De acordo com a Unica, se a situação atual permanecer, empresas podem paralisar as suas atividades, impactando severamente a comunidade local, seus colaboradores, fornecedores e toda a cadeia.
INÍCIO DE SAFRA
As usinas do centro-sul do Brasil produziram 439,13 milhões de litros de etanol na segunda quinzena de março, a última da safra 2019/20, com um aumento de cerca de 15% em relação ao mesmo período da temporada passada, na medida em que a moagem de cana aumentou e o setor registrou também bom volume do biocombustíveL feito a partir de milho.
A fabricação do combustível renovável a partir do milho totalizou "surpreendentes" 115,51 milhões de litros, sendo 72% de etanol hidratado, pontuou a Unica.

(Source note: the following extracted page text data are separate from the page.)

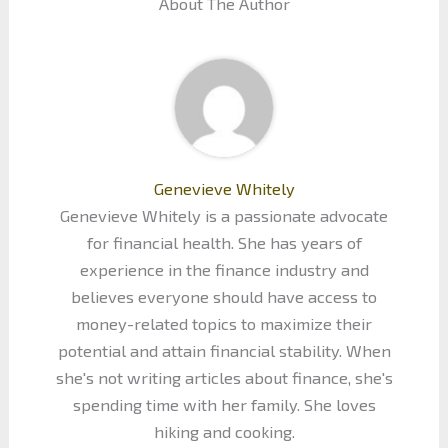
About The Author
Genevieve Whitely
Genevieve Whitely is a passionate advocate
for financial health. She has years of
experience in the finance industry and
believes everyone should have access to
money-related topics to maximize their
potential and attain financial stability. When
she's not writing articles about finance, she's
spending time with her family. She loves
hiking and cooking.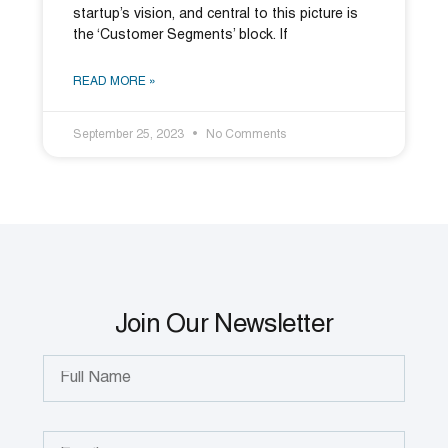
startup’s vision, and central to this picture is
the ‘Customer Segments’ block. If
READ MORE »
September 25, 2023
No Comments
Join Our Newsletter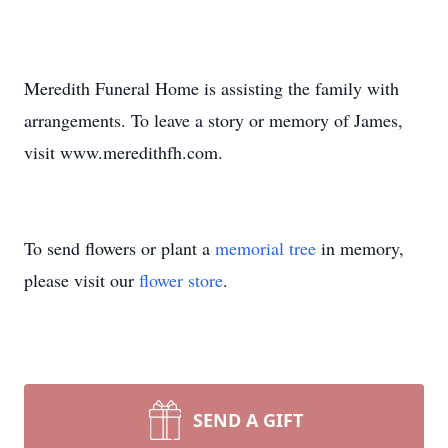
Meredith Funeral Home is assisting the family with
arrangements. To leave a story or memory of James,
visit www.meredithfh.com.
To send flowers or plant a
memorial tree
in memory,
please visit our
flower store
.
SEND A GIFT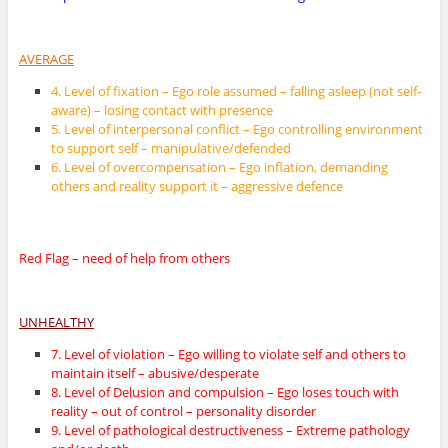
AVERAGE
4. Level of fixation – Ego role assumed – falling asleep (not self-
aware) – losing contact with presence
5. Level of interpersonal conflict – Ego controlling environment
to support self – manipulative/defended
6. Level of overcompensation – Ego inflation, demanding
others and reality support it – aggressive defence
Red Flag – need of help from others
UNHEALTHY
7. Level of violation – Ego willing to violate self and others to
maintain itself – abusive/desperate
8. Level of Delusion and compulsion – Ego loses touch with
reality – out of control – personality disorder
9. Level of pathological destructiveness – Extreme pathology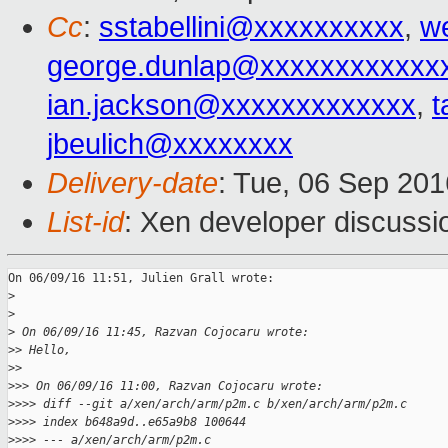
Cc
:
sstabellini@xxxxxxxxxx
,
w
george.dunlap@xxxxxxxxxxxx
ian.jackson@xxxxxxxxxxxxx
,
t
jbeulich@xxxxxxxx
Delivery-date
: Tue, 06 Sep 20
List-id
: Xen developer discussi
On 06/09/16 11:51, Julien Grall wrote:

>
>
>
 On 06/09/16 11:45, Razvan Cojocaru wrote:
>
> Hello,
>
>
>
>> On 06/09/16 11:00, Razvan Cojocaru wrote:
>
>>> diff --git a/xen/arch/arm/p2m.c b/xen/arch/arm/p2m.c
>
>>> index b648a9d..e65a9b8 100644
>
>>> --- a/xen/arch/arm/p2m.c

A produção de açúcar ainda foi relativamente pequena na quinzena, atingindo 198 mil toneladas, mas um aumento de 42% na comparação anual.

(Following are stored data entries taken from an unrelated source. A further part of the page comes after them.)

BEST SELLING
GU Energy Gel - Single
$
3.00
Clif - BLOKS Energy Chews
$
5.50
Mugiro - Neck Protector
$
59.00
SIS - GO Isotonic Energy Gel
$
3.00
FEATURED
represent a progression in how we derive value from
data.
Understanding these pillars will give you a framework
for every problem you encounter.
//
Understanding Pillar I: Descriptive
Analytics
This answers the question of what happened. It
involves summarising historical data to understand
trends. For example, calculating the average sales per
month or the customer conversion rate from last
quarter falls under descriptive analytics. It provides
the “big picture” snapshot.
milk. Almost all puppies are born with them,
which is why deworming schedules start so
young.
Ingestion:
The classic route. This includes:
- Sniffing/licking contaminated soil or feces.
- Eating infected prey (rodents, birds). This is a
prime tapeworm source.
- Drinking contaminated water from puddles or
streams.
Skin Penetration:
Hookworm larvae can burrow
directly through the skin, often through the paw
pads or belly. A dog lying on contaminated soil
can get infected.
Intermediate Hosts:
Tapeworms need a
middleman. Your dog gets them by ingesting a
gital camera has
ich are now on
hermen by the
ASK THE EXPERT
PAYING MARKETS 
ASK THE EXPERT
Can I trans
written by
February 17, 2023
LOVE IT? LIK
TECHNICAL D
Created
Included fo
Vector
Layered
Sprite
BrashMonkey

O aumento dos volumes também mostra que o setor iniciou mais forte o processamento da safra 2020/21, que começou oficialmente em 1º de abril.
Segundo a Unica, 87 unidades estavam em operação até 31 de março, contra 80 até a mesma data de 2019. Do total em atividades, 76 moeram cana-de-açúcar e oito são flex, que podem processar milho e cana, enquanto outras três são exclusiva para o cereal.
Apesar das preocupações com a demanda em tempos de coronavírus, a Unica prevê que ao final da primeira quinzena de abril 198 usinas estejam em atividade, frente a 157 apuradas em igual período de 2019.
Na safra passada, a Unica contabilizou 267 unidades em operação no centro-sul.
SAFRA PASSADA
A produção total de etanol do centro-sul do Brasil somou recorde histórico de 33,24 bilhões de litros em 2019/20, alta de 7,39% ante a temporada anterior, disse a União da Indústria de Cana-de-açúcar (Unica) nesta terça-feira, com usinas direcionando o menor volume de cana em 22 anos à produção de açúcar.
A safra de cana na principal região produtora foi concluída com o processamento de 589,90 milhões de toneladas da commodity, crescimento de quase 3% sobre a temporada anterior.
A fabricação de açúcar, por outro lado, alcançou 26,73 milhões de toneladas, com leve avanço de 0,8% frente às 26,51 milhões de toneladas na safra 2018/2019.
As usinas do centro-Sul direcionaram 65,68% da cana para a produção de etanol na safra recém-concluída, contra 64,79% na temporada anterior, apontou a Unica.
"Somente 34,32%... destinou-se à produção de açúcar, o menor percentual dos últimos 22 anos", disse a Unica.